Justice Minister Andrew Little said publicly last week he had been intending to take a paper to Cabinet today on the repeal but announced this morning that he had ditched it through lack of support from New Zealand First.

Speaking to reporters, he refused to say whether he had not consulted his coalition colleagues properly in the first place or whether New Zealand First had changed its mind.


Little said New Zealand First wanted to consider a reform package for the criminal justice system to be considered by an independent advisory panel which would be appointed shortly, and which would be progressed at a criminal justice summit in August.

New Zealand First leader Winston Peters said his party welcomed the work Little was doing in the criminal justice sector.

"As part of his work the Justice Minister is developing a range of options for criminal justice sector reform. One recommendation was to repeal the three strikes legislation. This recommendation was included in a paper due to go before Cabinet today.

"New Zealand First has welcomed the Justice Minister's decision to not proceed with recommendations to Cabinet today," Peters said.

"The caucus looks forward to working with him on achieving a balanced reform package."

The New Zealand First caucus would consider its legislative position on the three strikes repeal at its caucus meeting tomorrow.

The Sensible Sentencing Trust this morning ran a full-page ad in the New Zealand Herald calling on Little to drop his plans.

Founder Garth McVicar has credited New Zealand First leadership for the backdown.


"They know the New Zealand public will not support a return to the days of failed soft-on-crime policies that do not deliver justice and marginalise victims at the expense of the 'rights' of dangerous recidivist criminals.

"We say 'thank-you New Zealand First for doing the right thing'."

McVicar said Little should also drop "his outrageous plans to weaken the bail law, increase the already over-used home detention" and that he should push forward to build more prison space.

Under the law, which was passed by the National-led Government in 2010, a person with three warnings after serious violent, sexual or drugs convictions must be sentenced to the maximum jail time without parole unless the sentencing judge believes it would be manifestly unjust.

Simon Bridges said Little had been "hauled into line" and had clearly been making promises he had not done the work to keep.

"And what is genuinely concerning is the embarrassing backdown comes a week after it was confirmed that the Government hadn't even bothered to seek advice or follow due process before axing [new offshore] oil and gas exploration.

"It is policy on the hoof and shows why Labour is so reluctant to make decisions and is instead sending everything to working groups, 122 and counting.

"When they do try and make a decisions they make a mess instead."

The open letter to Little published in today's Herald ad was signed mostly by relatives of people who have been killed or severely abused by offenders.

For every relative's name is a victim's name - many of which are chillingly familiar: Sophie Elliott, Michael Choy, Philip Nisbet and 17-year-old Augustine Borrell, who was stabbed to death outside a party in Herne Bay.

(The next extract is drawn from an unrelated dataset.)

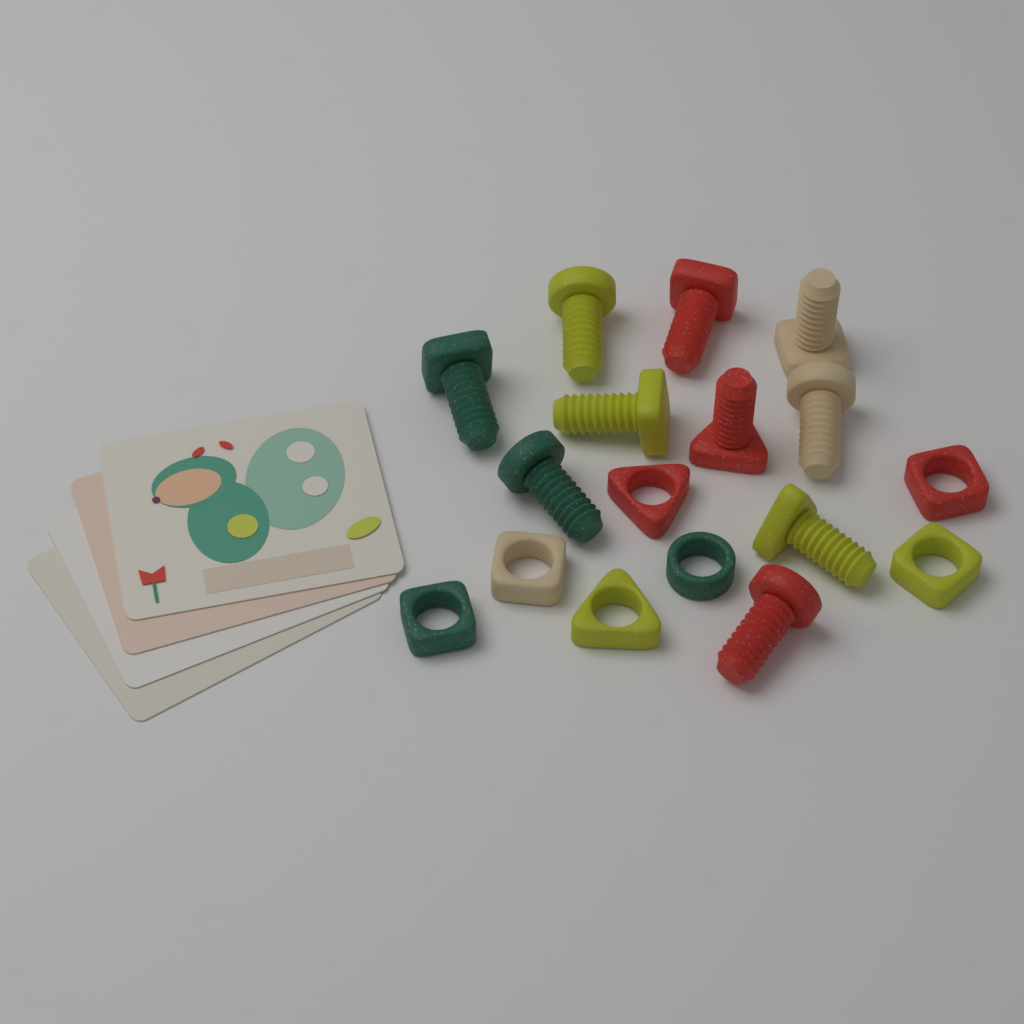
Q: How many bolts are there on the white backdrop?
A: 10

"We, the undersigned, are all personally the victims of serious violent crime or close relatives of someone killed, maimed or sexually abused,'' the letter reads.

"We are all deeply concerned about the proposals to repeal the three-strikes law, make bail easier and generally to let people out of prison who need to be there.

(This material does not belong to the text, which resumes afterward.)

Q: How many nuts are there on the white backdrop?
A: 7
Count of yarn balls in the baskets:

"We believe the proposed changes are misconceived, misguided and certain to create more members of the club to which we, the undersigned, all belong - the club which no one wants to join.''

Charlie Borrell, whose teenage son Augustine was murdered by Haiden Davis in 2007, said Little's announcement was a big relief and felt "common sense had prevailed".

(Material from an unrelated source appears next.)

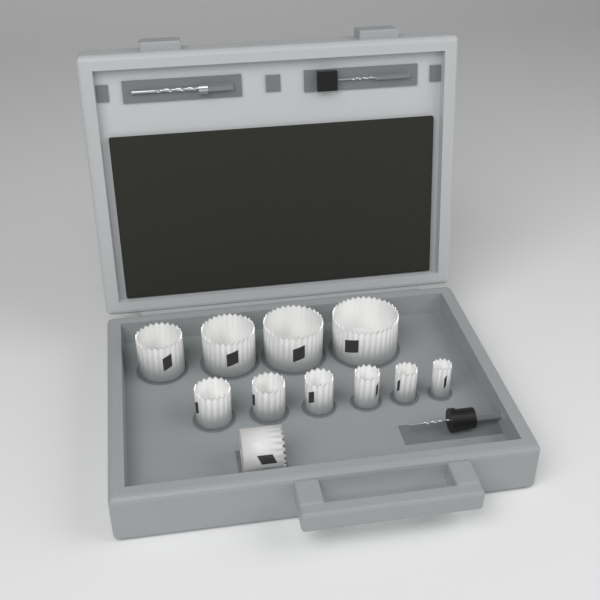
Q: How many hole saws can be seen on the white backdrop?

"I thought 'wow that's fantastic news. I suppose there's some common sense there'."

Borrell said two-thirds of the population supported three strikes in the polls so was pleased New Zealand First has listened.

"The results are showing there has been a reduction in second strikers under the three strikes law."

For him personally, he said it meant her could breathe a little bit easier. "I'm a lot happier. I wasn't looking forward to seeing another family go through what we did during out time. So it's just a bit of a sigh of relief."

Davis would be released next year and Borrell said his biggest fear was bumping into him in the community.